Kevin Ferry is the founder of the Chicago-based company Cronus Futures management and is among the most respected voices in the arcane but very important worlds of Eurodollars, credit swaps and interest rate futures.

Mr. Ferry advanced a theory that the March sell-off in growth stocks, and the decline in U.S. bond yields, is the result of a massive portfolio re-allocation by pension funds.

"Public corporate pension funds, thanks to the over 30% gain in S&P500 last year and the rise in rates …. are 100% to 110% funded. At the end of the first quarter a number of large pension funds were up 8% on the year because of their holdings in the [momentum] stocks… it became attractive to reduce growth assets and increase hedge [fixed income] assets."

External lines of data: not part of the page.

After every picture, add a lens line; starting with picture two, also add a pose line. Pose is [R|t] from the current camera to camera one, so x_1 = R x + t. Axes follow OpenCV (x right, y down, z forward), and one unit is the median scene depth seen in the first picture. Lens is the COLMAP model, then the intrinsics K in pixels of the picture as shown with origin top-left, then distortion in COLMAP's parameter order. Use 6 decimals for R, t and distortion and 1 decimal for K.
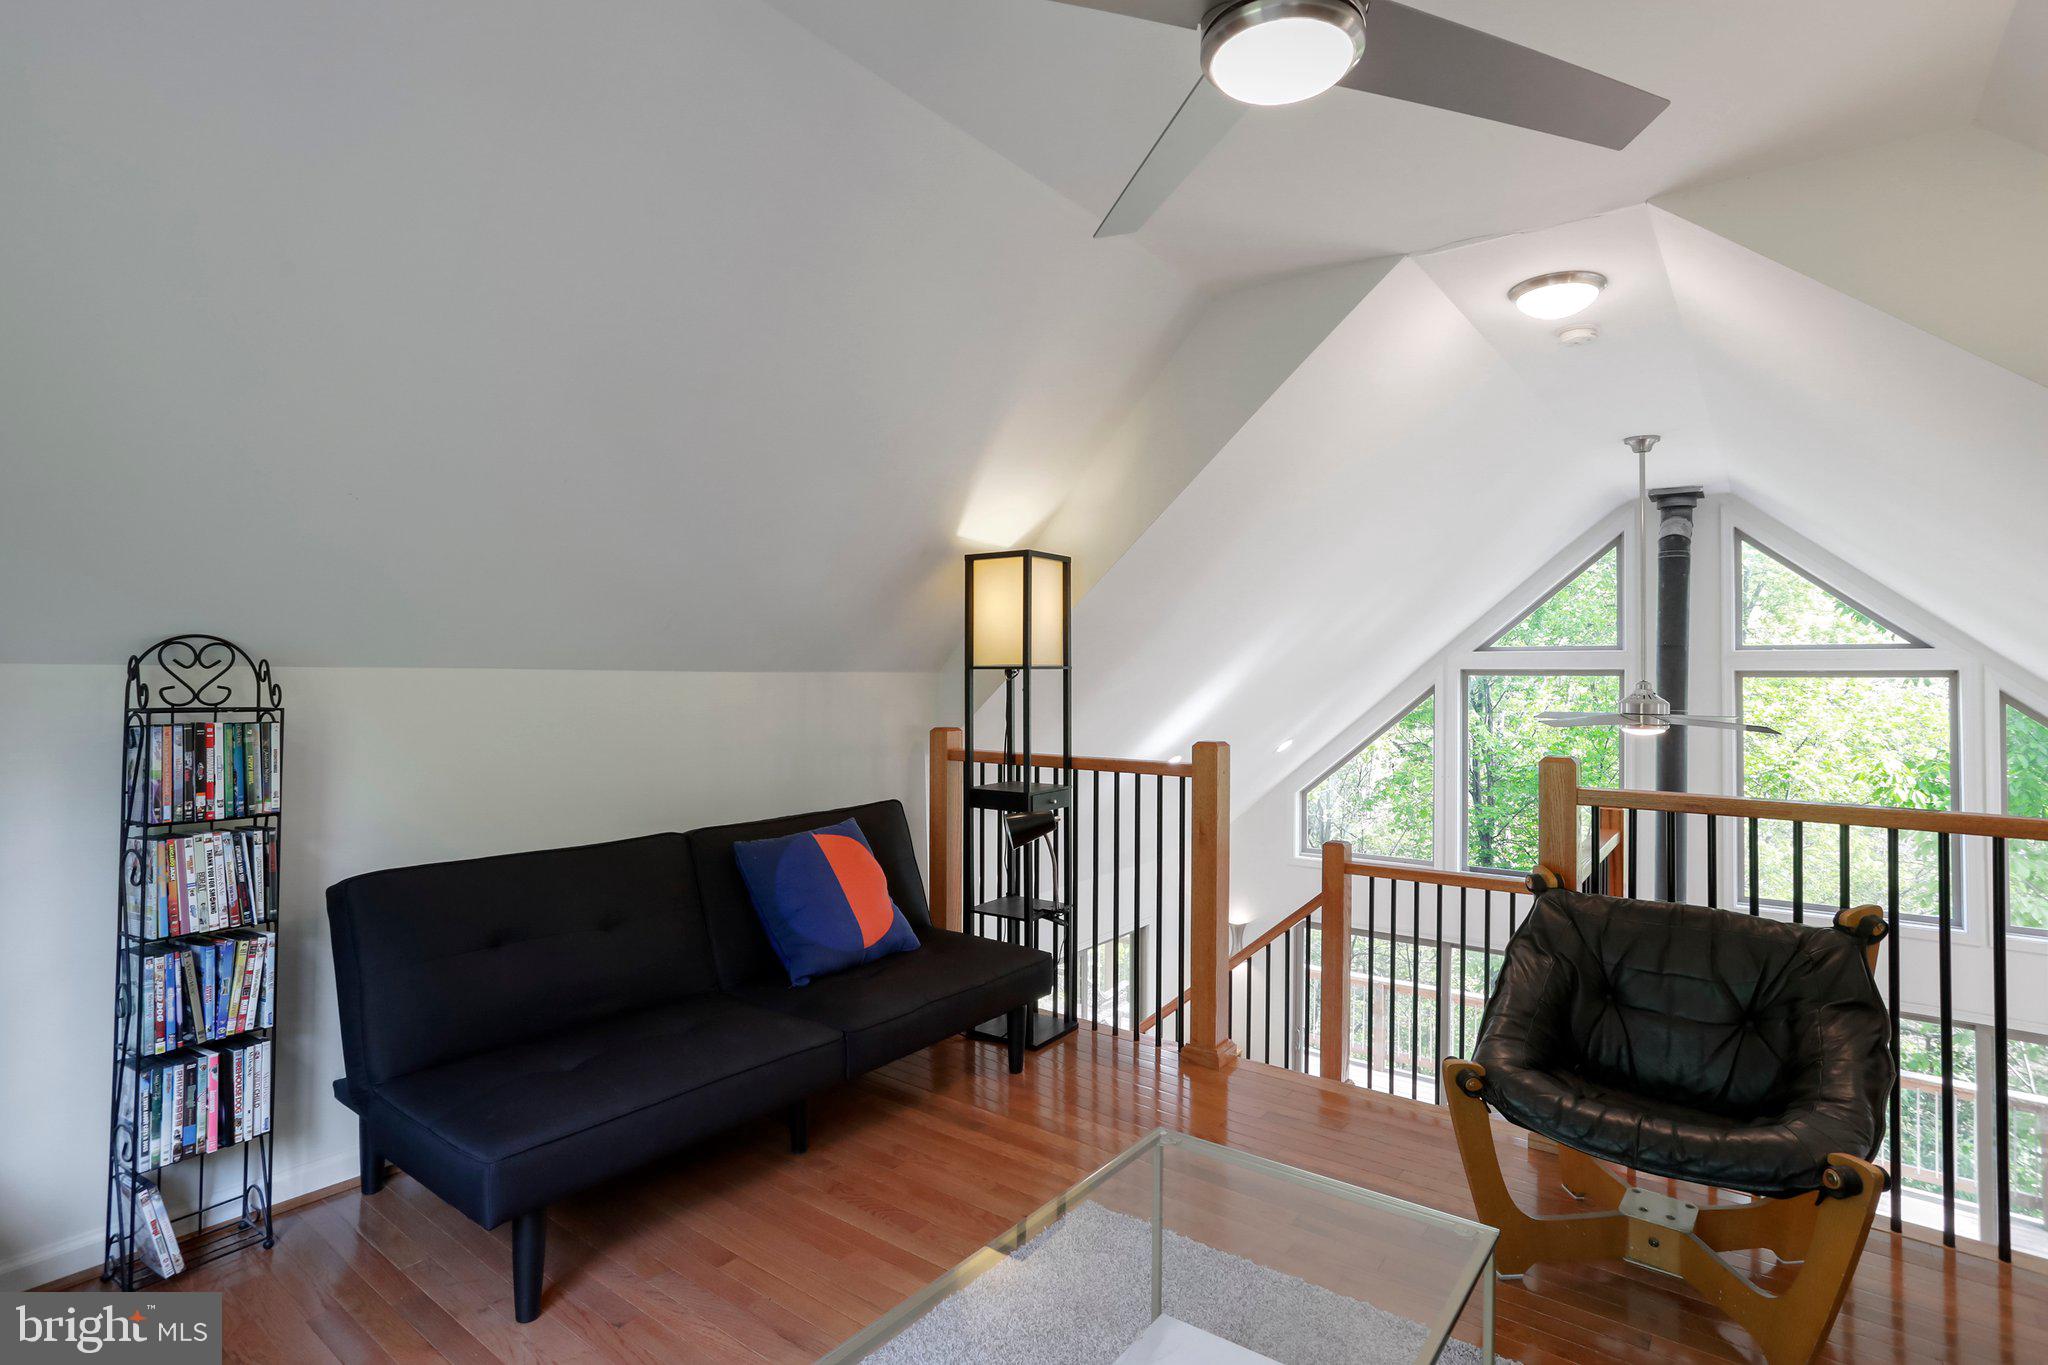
lens RADIAL K [[1040.4, 0, 1038.6], [0, 1040.4, 666.9], [0, 0, 1]] dist [-0.071023, 0.051093]
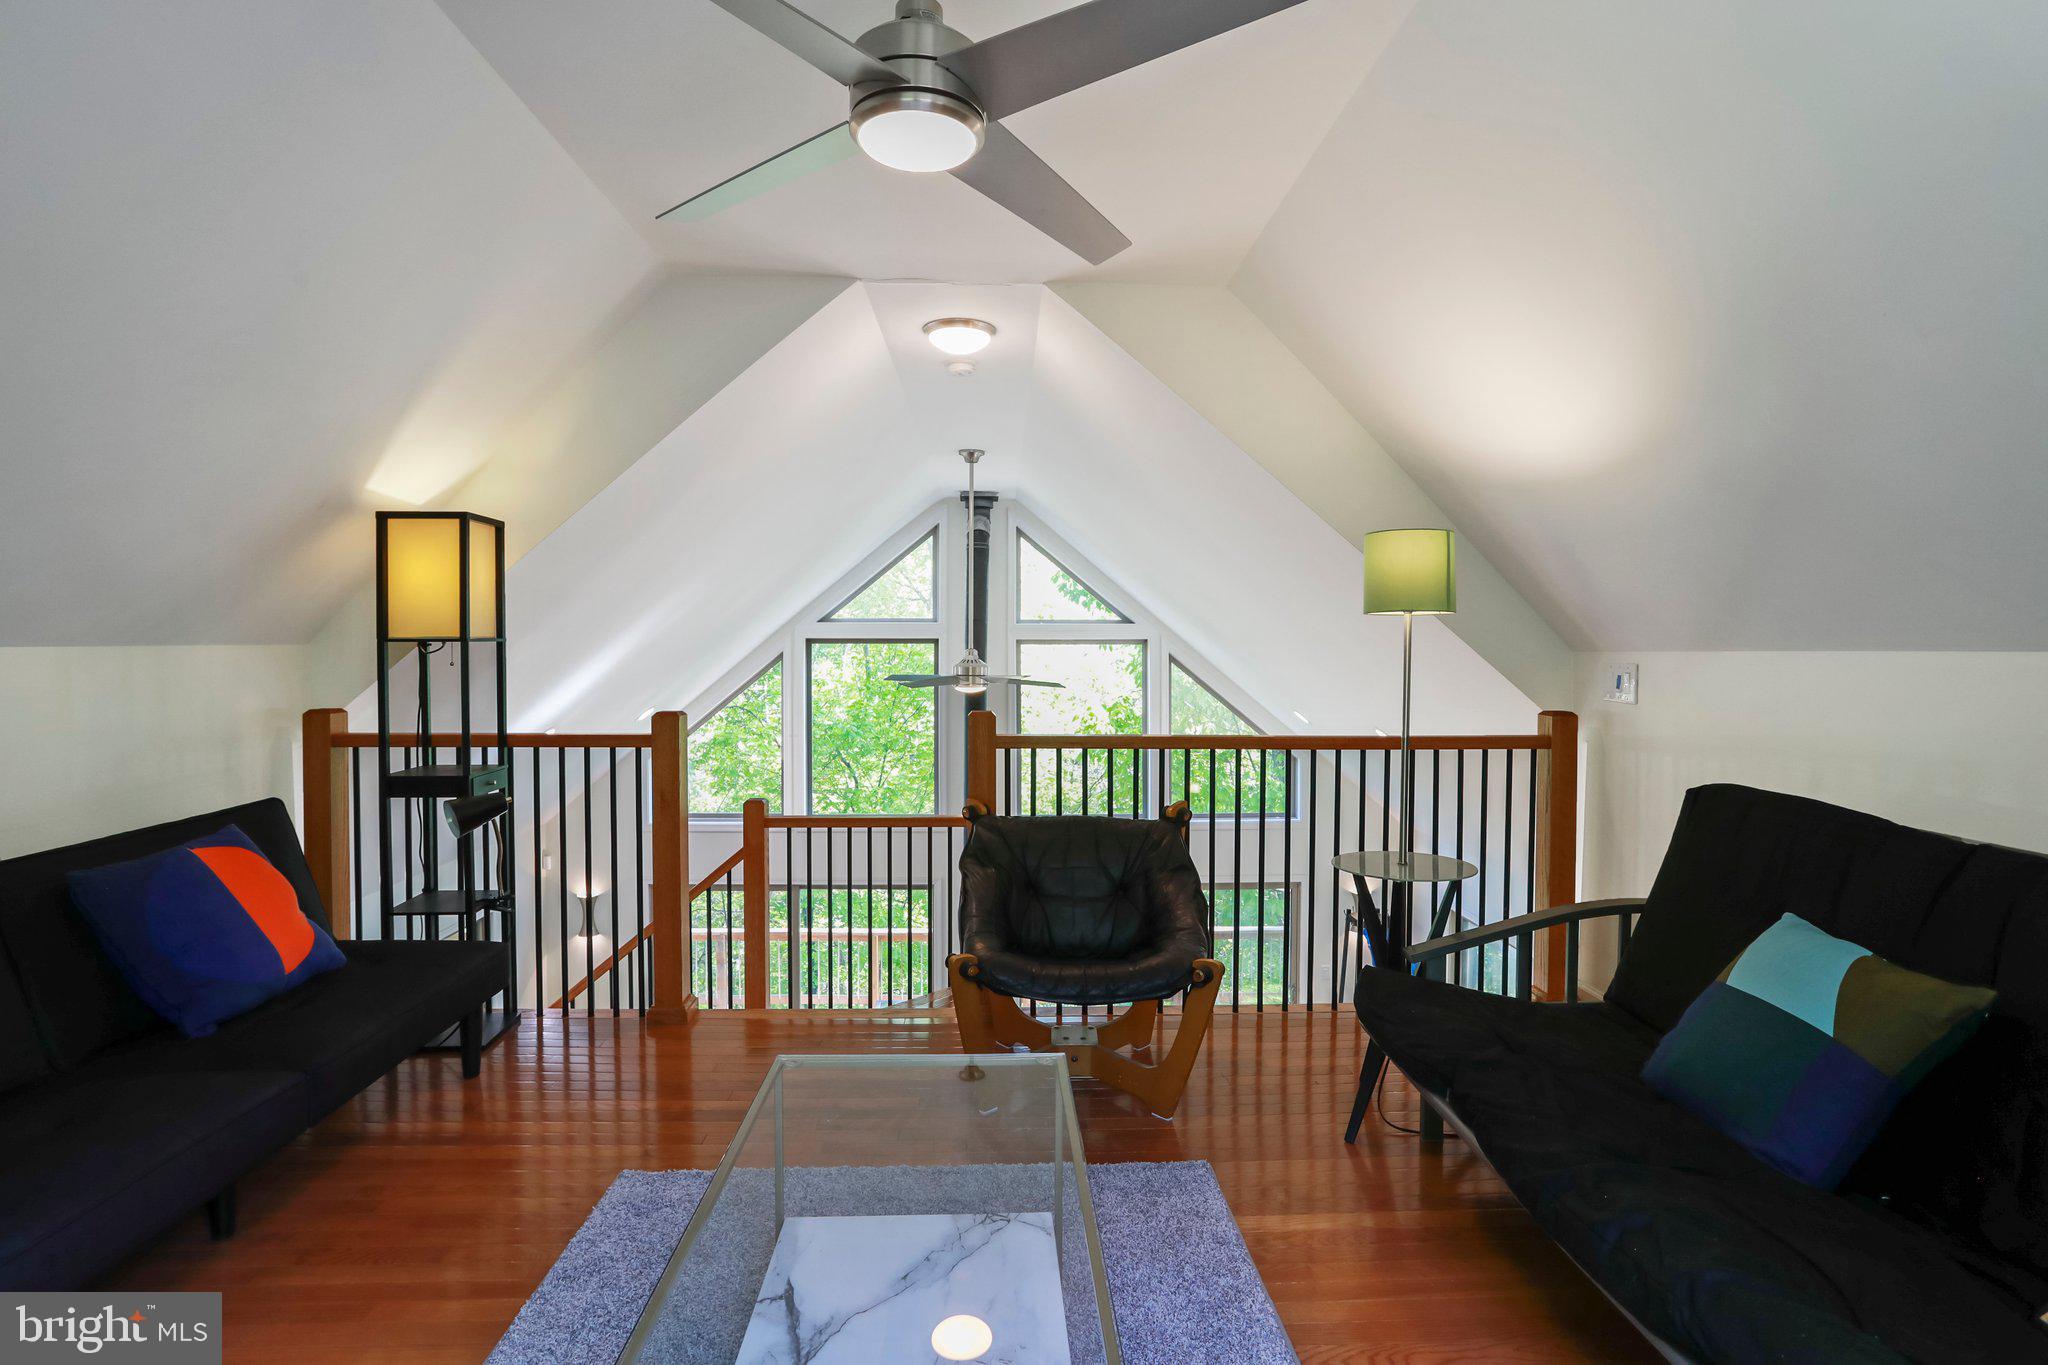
lens RADIAL K [[1022.7, 0, 1034.9], [0, 1022.7, 674.0], [0, 0, 1]] dist [-0.050197, 0.030333]
pose [[0.772371, -0.022711, 0.634766, -0.185027], [-0.003536, 0.999191, 0.040051, -0.007188], [-0.635162, -0.033179, 0.771666, -0.009640]]
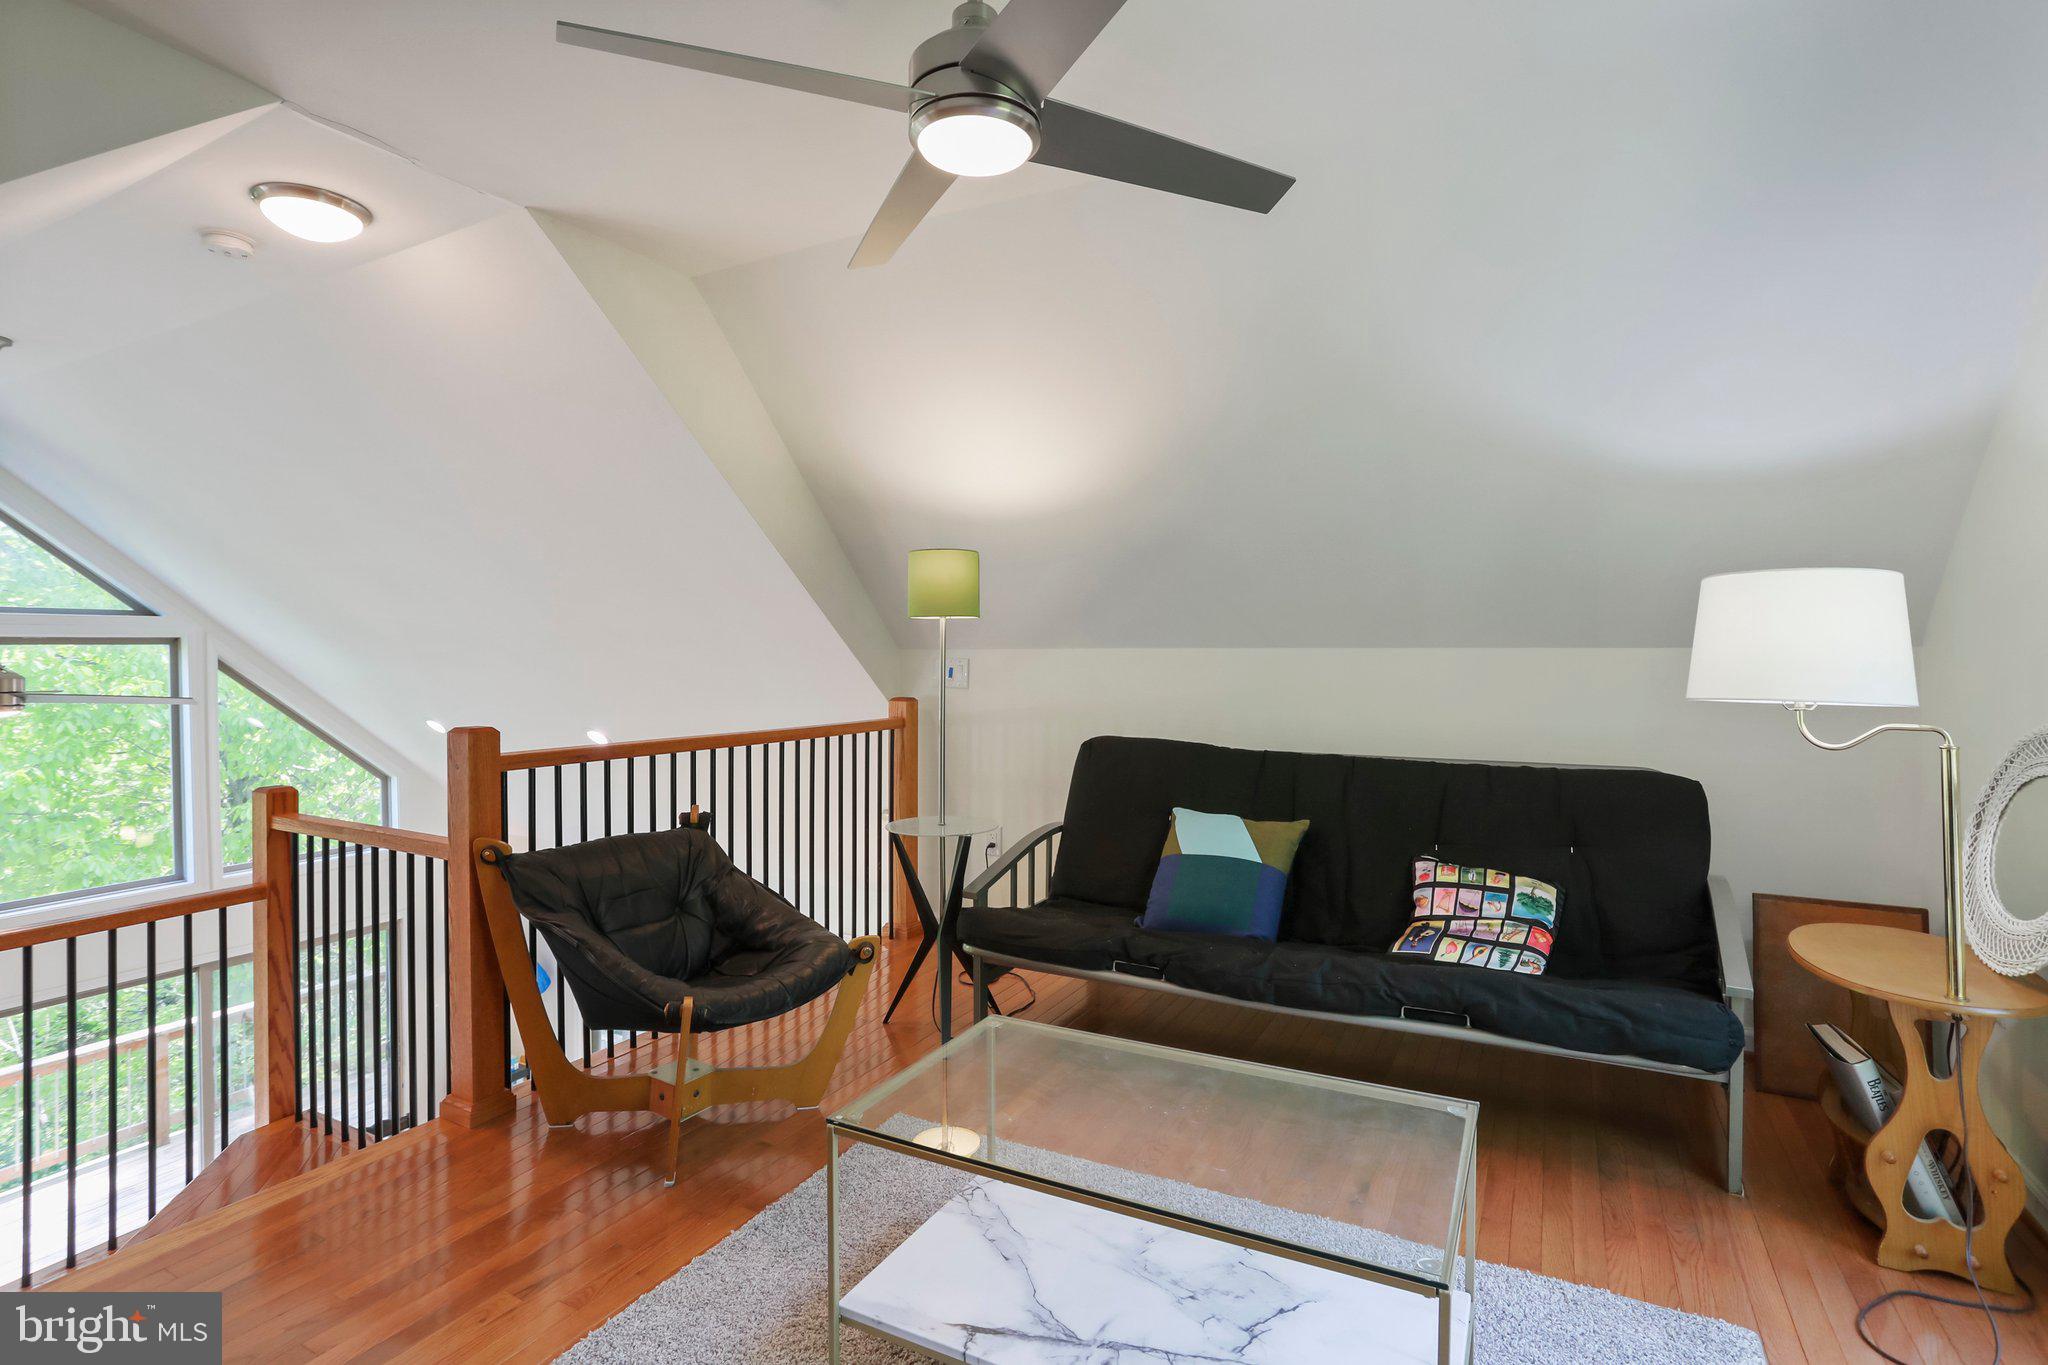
lens RADIAL K [[1040.4, 0, 1038.6], [0, 1040.4, 666.9], [0, 0, 1]] dist [-0.071023, 0.051093]
pose [[-0.187717, -0.022600, 0.981963, -0.430505], [-0.012443, 0.999710, 0.020630, 0.000967], [-0.982144, -0.008346, -0.187944, 0.492356]]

In other words, pension funds became overweight equities because of the strong performance of U.S. growth stocks in the 12 months ending February. In response, they took profits in successful stock investments and bought bonds with the proceeds to help meet future liabilities.

The chart below, comparing the yield of the 10-year U.S. Treasury bond with the technology-heavy Nasdaq Composite index, suggests the theory is at least partially correct.

Nasdaq Composite index vs U.S. Treasury 10-year yield

SOURCE: Scott Barlow/Bloomberg

Beginning March 18, the Nasdaq and bond yields began moving lower, roughly in tandem. This is what we'd expect – the selling of Nasdaq stocks drove the index lower and, since bond prices and yields move in different directions, the increased buying of bonds drove yields lower.

For investors, the bad news is that high valuation momentum stocks like Facebook Inc. and Twitter Inc. are unlikely to recover anytime soon. U.S. public pension funds are generally much better funded than they were, they're content with longer dated bonds to ensure they'll have cash on hand to match the benefit payments they'll have to make, and so they don't need to increase their portfolio risk right now.

The potential silver lining is that the collapse of the mini tech bubble will see the more conservative, valuation-conscious investment strategies move to the fore. Last year, attempting to outperform the equity benchmarks virtually forced investors to chase stocks like Amazon.com Inc. (which was trading at over 500 times trailing earnings) and praying that they won't fall apart – in vain, as it turned out.

A more conventional market environment where stocks with attractive price to earnings ratios and reliable growth outperform is much more navigable for investors and should be welcomed. It reaffirms the proven, long term benefits of prudent stock picking and risk management.